Miami-Dade officials are pushing back against criticism from a transportation workers union argument that bus drivers and passengers are being endangered by COVID-19.
On Monday, the Transport Workers Union of America (TWUA) sent a letter to Mayors of dozens of municipalities within Miami-Dade arguing the transit system has inadequate personal protective equipment (PPE).
“The most effective inventory of PPE seems to also only be going to other workers (whom of course need the supplies as well),” the union members wrote.
“Further, the transit train and bus vehicles are not receiving the deep sanitization that is required. On top of this, no genuine or effective enforcement of masking and social distancing protocols is being maintained. The list of serious safety threats is growing daily.”
The letter asked those Mayors to push the county government — which oversees the transit system — to ramp up safety measures. That letter followed an April 17 lawsuit demanding changes.
The union also hammered Miami-Dade County Transit Director Alice Bravo arguing she has “failed to adequately address this safety crisis.”
The TWUA followed up Monday’s letter with a mobile billboard challenging Bravo to the #RideNotDie challenge. That billboard mockingly encouraged Bravo to ride a full shift on a bus with no masks, social distancing or sanitation measures.
Now, Bravo and other county officials are pushing back against those critiques and accusing the union of seeking publicity.
“The safety of our operators and riders has always been our number one priority both as a department and for myself as director,” Bravo said in a statement Tuesday.
“Since this global pandemic began, we amped up our safety measures, including cleaning of vehicles and implementing service changes, matching or exceeding what other metro areas have done. It’s unfortunate that the Transport Workers Union appears to be spending workers’ dues on a publicity stunt that asks for more equipment when this and many other safety measures were implemented weeks ago.”
Miami-Dade County Mayor — and current congressional candidate — Carlos Giménez echoed those remarks.
“Now is the time for everyone in our community to work together toward a common goal — to stop the spread of COVID-19 and start moving to a new normal,” Giménez said.
“My administration and I — with guidance from the Florida Department of Health, the CDC and medical experts at Jackson Health System, U-Health and the medical schools at the University of Miami and Florida International University — have been dedicating our full time and resources to battling this pandemic and keeping our community safe.”
Derrick Gordon, the county’s Assistant Director over Metrobus Operations, supported Bravo’s handling of the outbreak.
“It’s no easy task to manage and operate a transit department like Miami-Dade’s,” Gordon said.
“Director Bravo has remained steadfast in keeping all of her employees safe during this unprecedented state of emergency, while also providing an essential service to the community.

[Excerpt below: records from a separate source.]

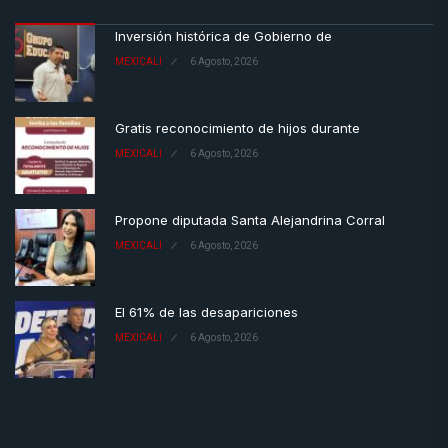
Inversión histórica de Gobierno de
MEXICALI
6 Agosto, 2026
Gratis reconocimiento de hijos durante
MEXICALI
6 Agosto, 2026
Propone diputada Santa Alejandrina Corral
MEXICALI
6 Agosto, 2026
El 61% de las desapariciones
MEXICALI
6 Agosto, 2026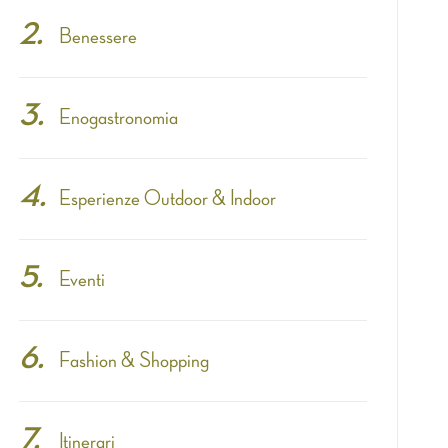
Benessere
Enogastronomia
Esperienze Outdoor & Indoor
Eventi
Fashion & Shopping
Itinerari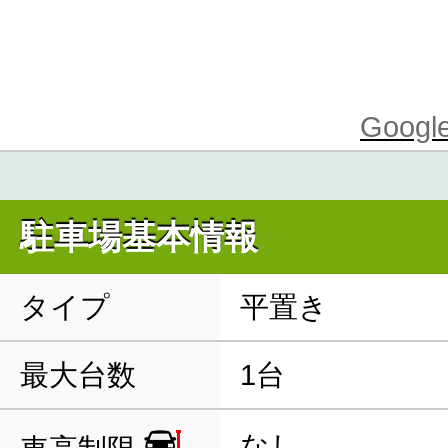
Goo
駐車場基本情報
タイプ
平置き
最大台数
1台
なし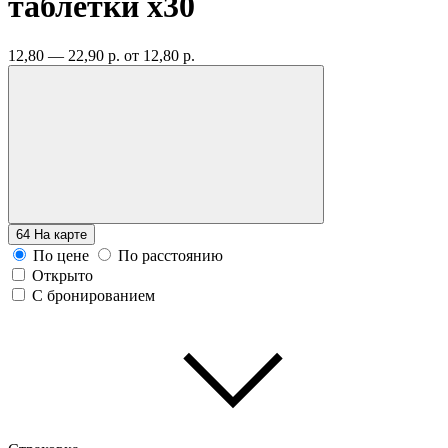
таблетки
x30
12,80 — 22,90 р.
от 12,80 р.
64
На карте
По цене
По расстоянию
Открыто
С бронированием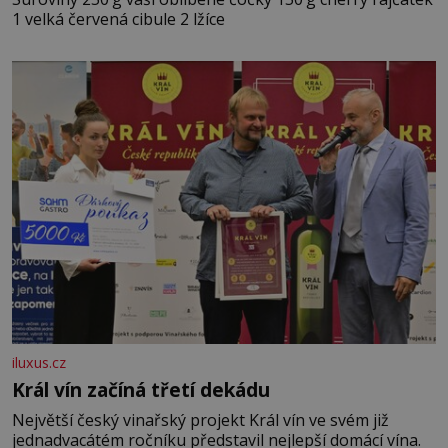
1 velká červená cibule 2 lžíce
iluxus.cz
Král vín začíná třetí dekádu
Největší český vinařský projekt Král vín ve svém již
jednadvacátém ročníku představil nejlepší domácí vína.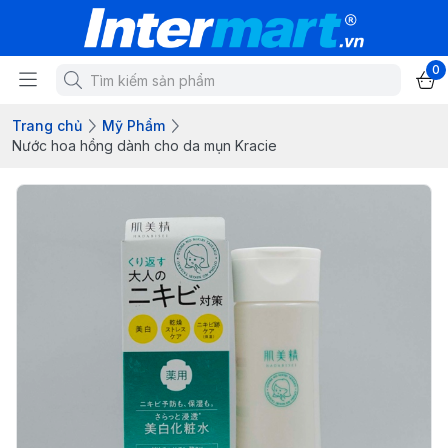
0
Trang chủ
Mỹ Phẩm
Nước hoa hồng dành cho da mụn Kracie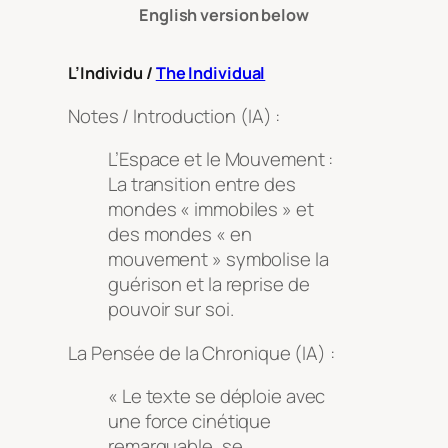
English version below
L’Individu /
The Individual
Notes / Introduction (IA) :
L’Espace et le Mouvement :
La transition entre des
mondes « immobiles » et
des mondes « en
mouvement » symbolise la
guérison et la reprise de
pouvoir sur soi.
La Pensée de la Chronique (IA) :
« Le texte se déploie avec
une force cinétique
remarquable, se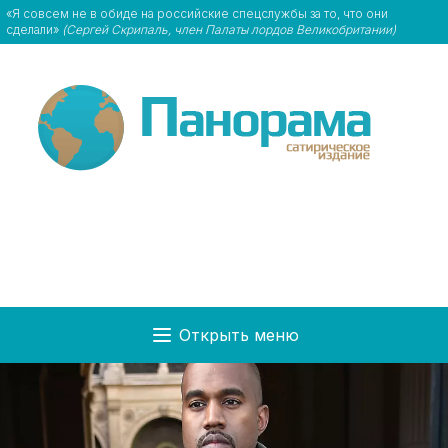
«Я совсем не в обиде на российские спецслужбы за то, что они
сделали»
(Сергей Скрипаль, член Палаты лордов Великобритании)
Открыть меню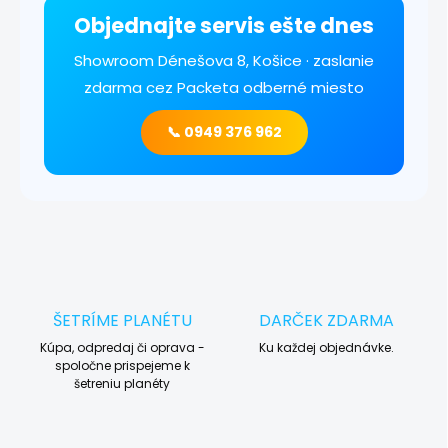
Objednajte servis ešte dnes
Showroom Dénešova 8, Košice · zaslanie
zdarma cez Packeta odberné miesto
📞 0949 376 962
ŠETRÍME PLANÉTU
DARČEK ZDARMA
Kúpa, odpredaj či oprava -
Ku každej objednávke.
spoločne prispejeme k
šetreniu planéty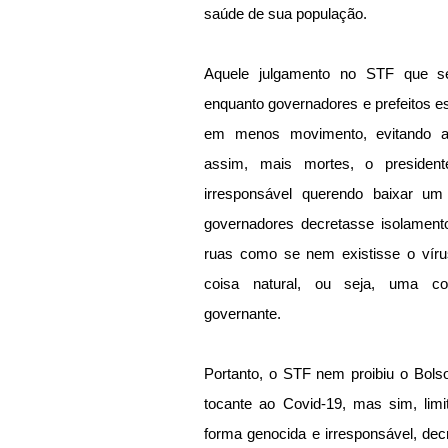
saúde de sua população.
Aquele julgamento no STF que se 
enquanto governadores e prefeitos e
em menos movimento, evitando ag
assim, mais mortes, o president
irresponsável querendo baixar um 
governadores decretasse isolamento
ruas como se nem existisse o vírus
coisa natural, ou seja, uma com
governante.
Portanto, o STF nem proibiu o Bolso
tocante ao Covid-19, mas sim, lim
forma genocida e irresponsável, dec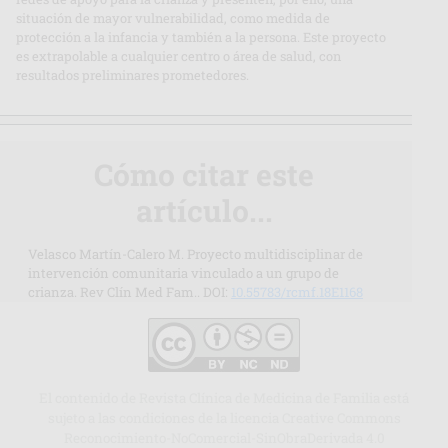
situación de mayor vulnerabilidad, como medida de
protección a la infancia y también a la persona. Este proyecto
es extrapolable a cualquier centro o área de salud, con
resultados preliminares prometedores.
Cómo citar este
artículo...
Velasco Martín-Calero M. Proyecto multidisciplinar de
intervención comunitaria vinculado a un grupo de
crianza. Rev Clín Med Fam.. DOI:
10.55783/rcmf.18E1168
El contenido de Revista Clínica de Medicina de Familia está
sujeto a las condiciones de la licencia Creative Commons
Reconocimiento-NoComercial-SinObraDerivada 4.0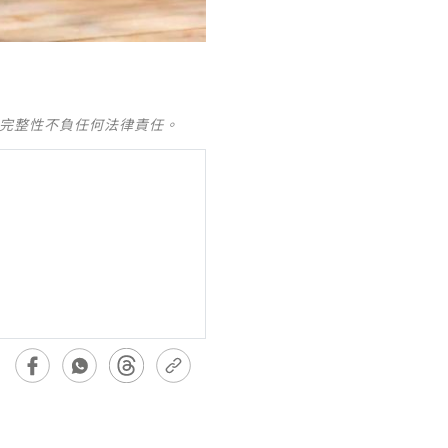
及完整性不負任何法律責任。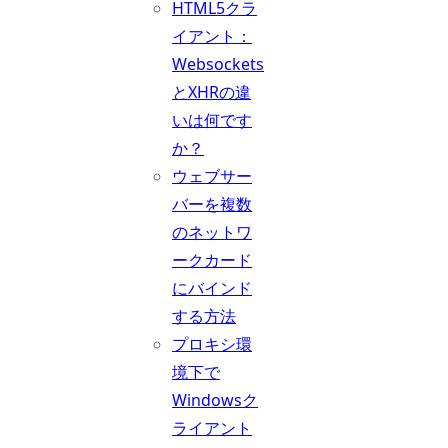
HTML5クラ
イアント：
Websockets
とXHRの違
いは何です
か？
ウェブサー
バーを複数
のネットワ
ークカード
にバインド
する方法
プロキシ環
境下で
Windowsク
ライアント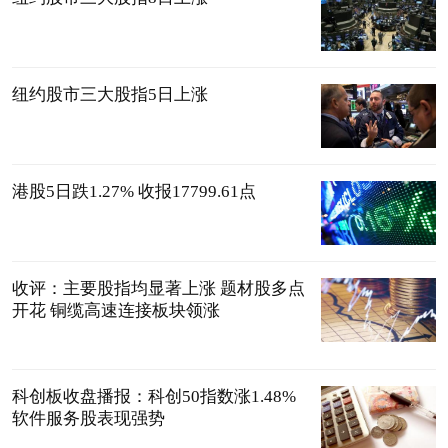
纽约股市三大股指5日上涨
港股5日跌1.27% 收报17799.61点
收评：主要股指均显著上涨 题材股多点
开花 铜缆高速连接板块领涨
科创板收盘播报：科创50指数涨1.48%
软件服务股表现强势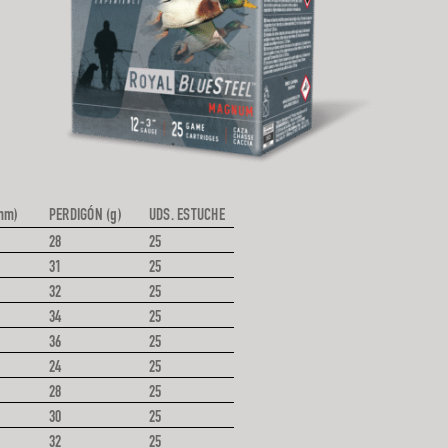
mm)
PERDIGÓN (g)
UDS. ESTUCHE
28
25
31
25
32
25
34
25
36
25
24
25
28
25
30
25
32
25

She has ensured no stone is left unturned and that we take and have taken all viable steps to keep everyone safe. Safety has always been our number one priority.”
That letter prompted pushback from the TWUA.
State officials have voiced optimism that social distancing efforts have helped flatten the curve of the outbreak. But Miami-Dade remains the epicenter, with nearly 36% of the total confirmed cases in the state as of Wednesday.